For us, the increase is a risk factor. It’s tempting for someone to pick up a lost card and then use it for £100 transactions. If it happens in the store, the police ask for evidence and threaten to remove our premises licence if we don’t comply.”
Paul Patel, of Dibden Purlieu News in Southampton, said: “I think it’s a bad idea, and £45 is ample. We get a lot of elderly customers who don’t use contactless. There might be an opportunity at Christmas for bigger transactions, but the risk of someone using a stolen card or skimming a card is too high.”
Payment industry experts including Peter Alcock, of card processing company NMI, reassured stores the cost of contactless transactions on stolen cards should be borne by banks.
However, betterRetailing understands many card payment firms require CCTV footage to be kept of incidents to contest chargebacks.
Worldpay also suggested fears of contactless fraud were overstated.
The company’s general manager for Europe, Pete Wicks, explained: “Contactless fraud accounted for 2.9% of overall card fraud in 2020, a decrease on the previous year, despite the rise in contactless limit.”
PayPoint said it was too early to tell the initial impact of the £100 limit, but agreed the change should be welcomed by stores.

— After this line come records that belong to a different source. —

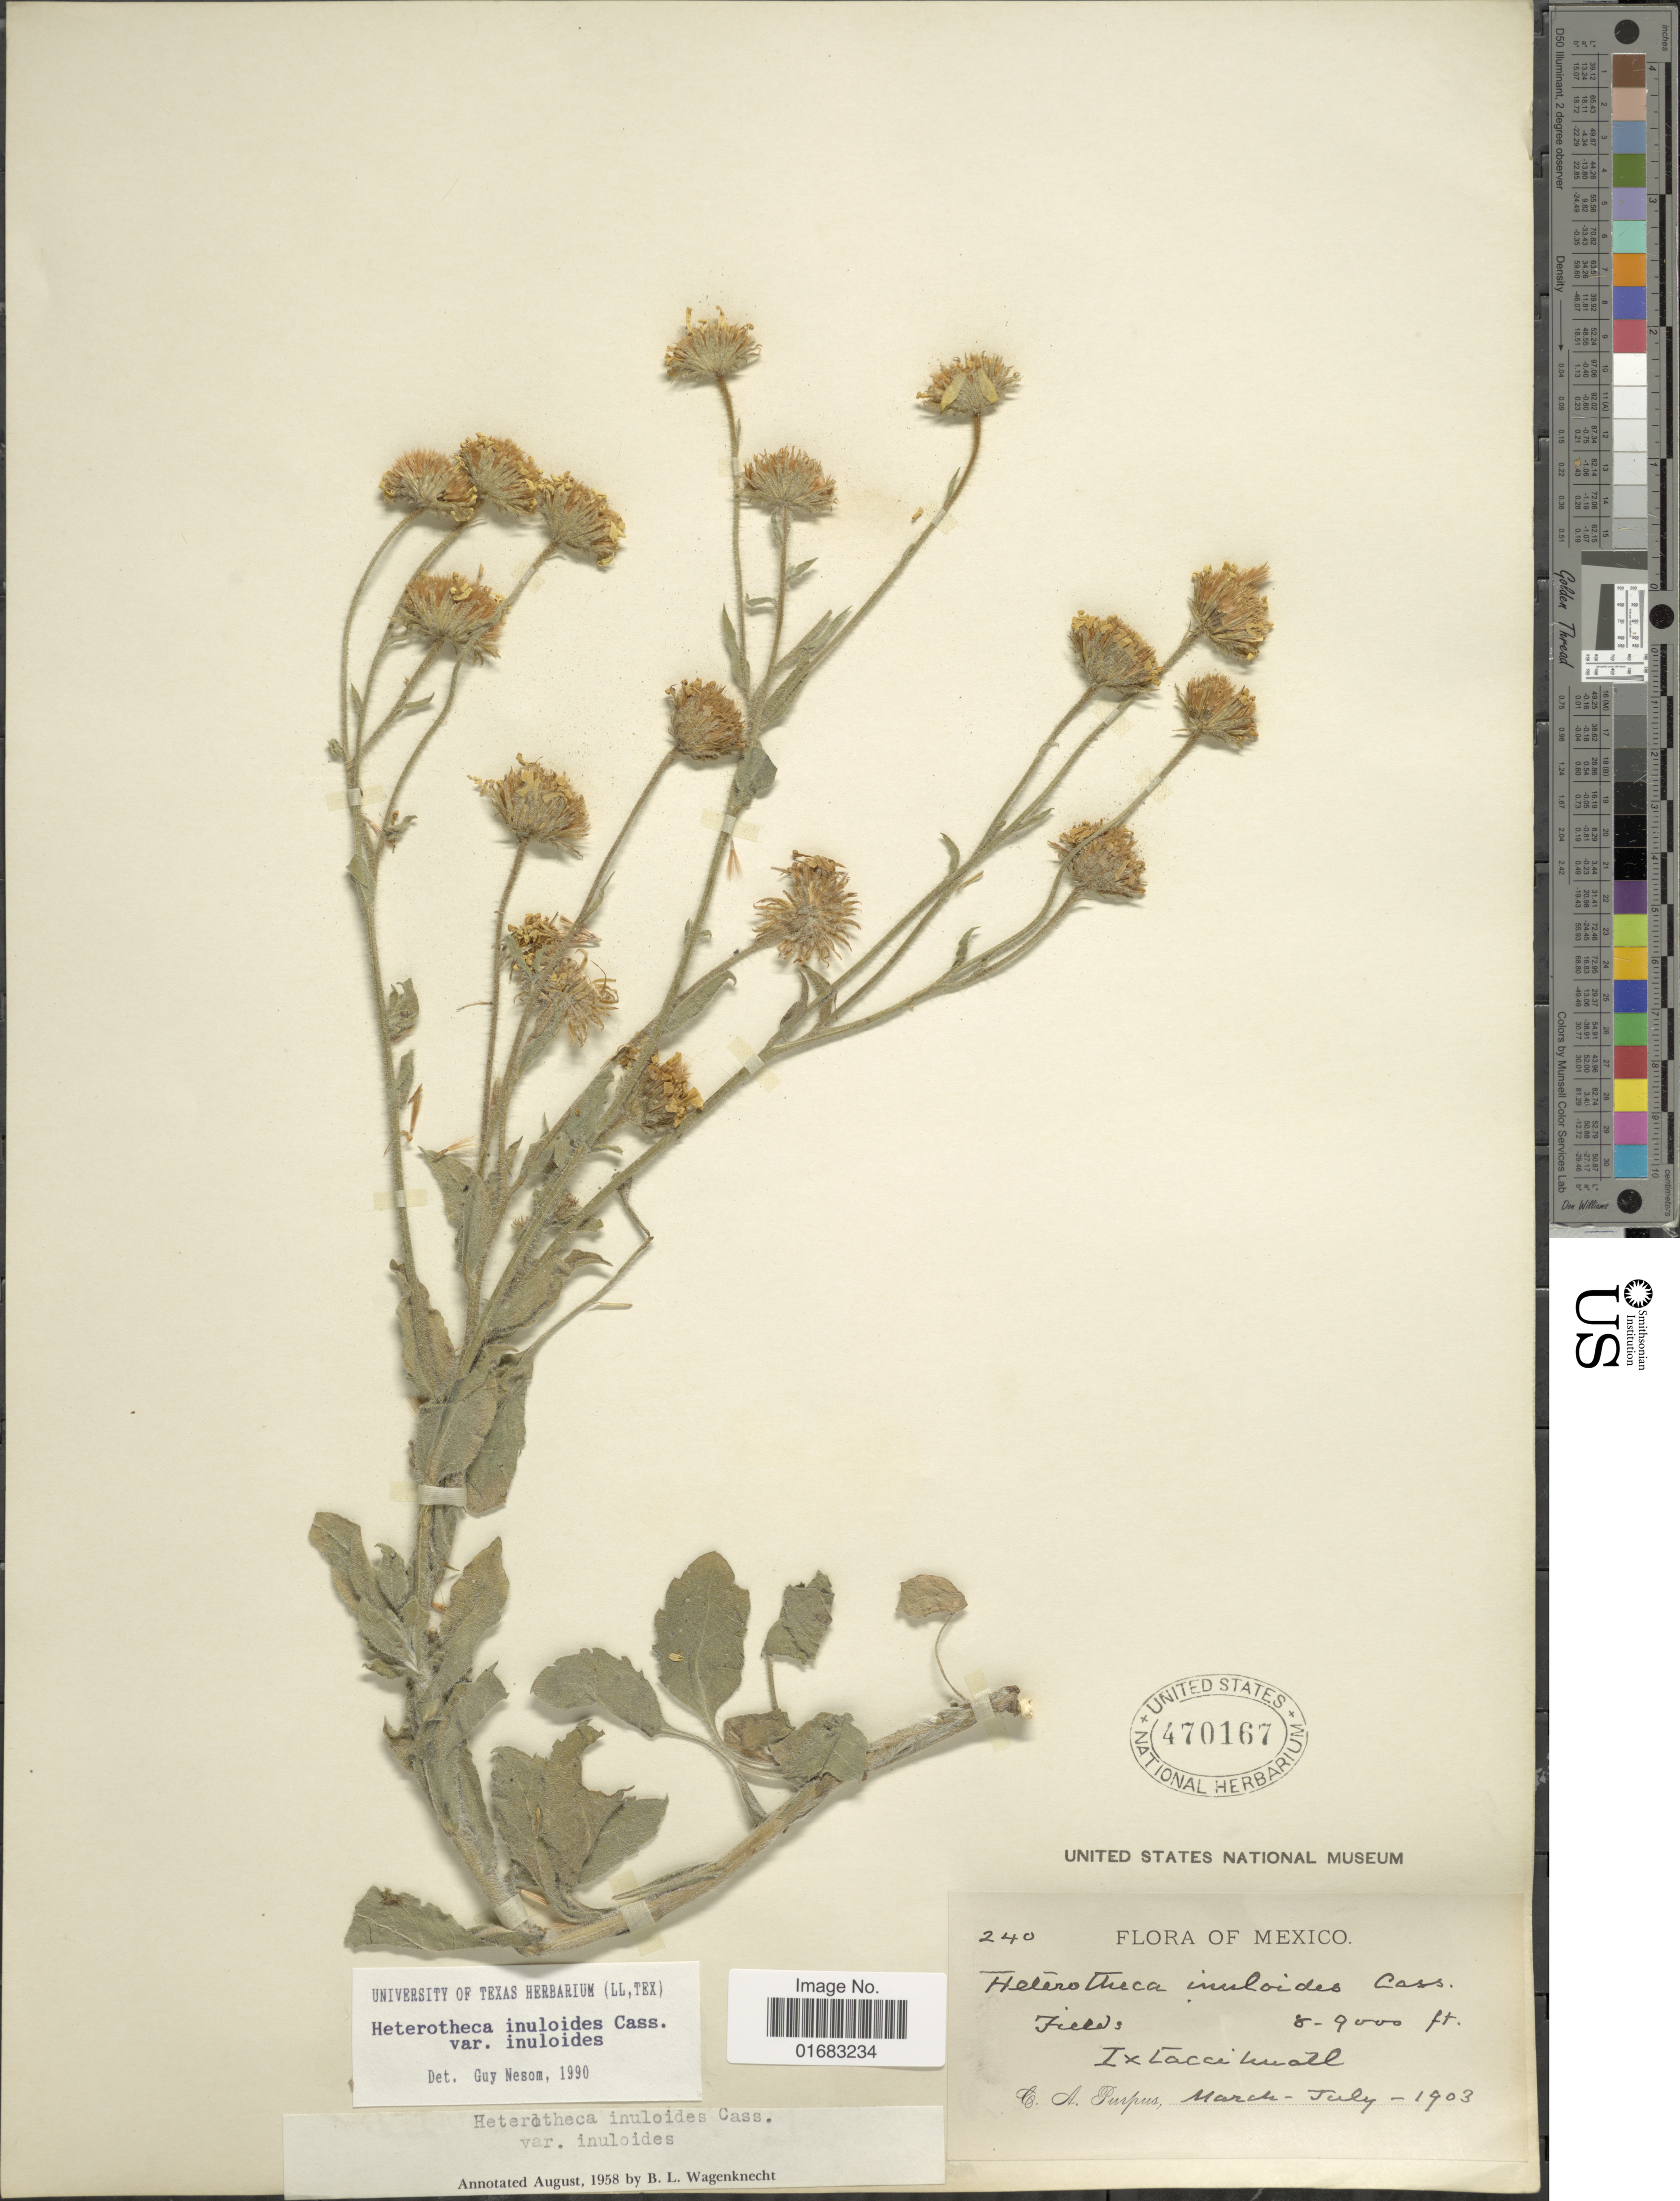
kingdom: Plantae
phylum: Tracheophyta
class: Magnoliopsida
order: Asterales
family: Asteraceae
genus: Heterotheca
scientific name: Heterotheca inuloides var. inuloides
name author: Cass.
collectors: C. A. Purpus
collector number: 240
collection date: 1903-03/1903-07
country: Mexico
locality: Fields. Iztaccíhuatl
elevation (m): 2438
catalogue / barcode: US 470167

The company’s card services director, Mark Latham, said: “The introduction of the £100 contactless limit brings clear benefits to retailers, just as it does to consumers.
“As well as enabling faster, more convenient payments, the increased limit promotes better hygiene and safety by enabling less reliance on chip-and-PIN keypads. We will continue to provide advice and support to any of our retailer partners who might have questions.”